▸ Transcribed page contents
• • • • •

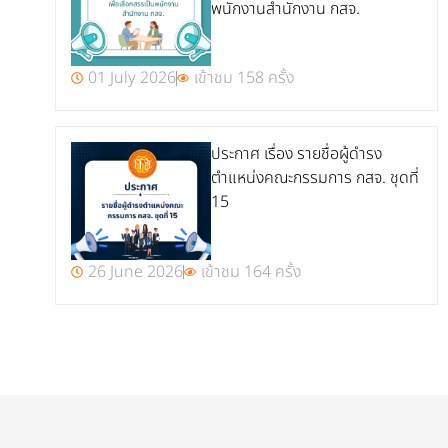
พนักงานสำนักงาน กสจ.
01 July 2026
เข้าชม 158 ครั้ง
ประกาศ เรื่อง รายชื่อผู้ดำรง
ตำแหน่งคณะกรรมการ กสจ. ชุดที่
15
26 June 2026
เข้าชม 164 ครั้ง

• • • • •

▸ DIRECTIONS FOR THIS TASK
Extract every line of text from the listing above, reproducing each line verbatim and in its original order. Omit the pictures from your answer.

▸ ANSWER SPACE
พนักงานสำนักงาน กสจ.
01 July 2026
เข้าชม 158 ครั้ง
ประกาศ เรื่อง รายชื่อผู้ดำรง
ตำแหน่งคณะกรรมการ กสจ. ชุดที่
15
26 June 2026
เข้าชม 164 ครั้ง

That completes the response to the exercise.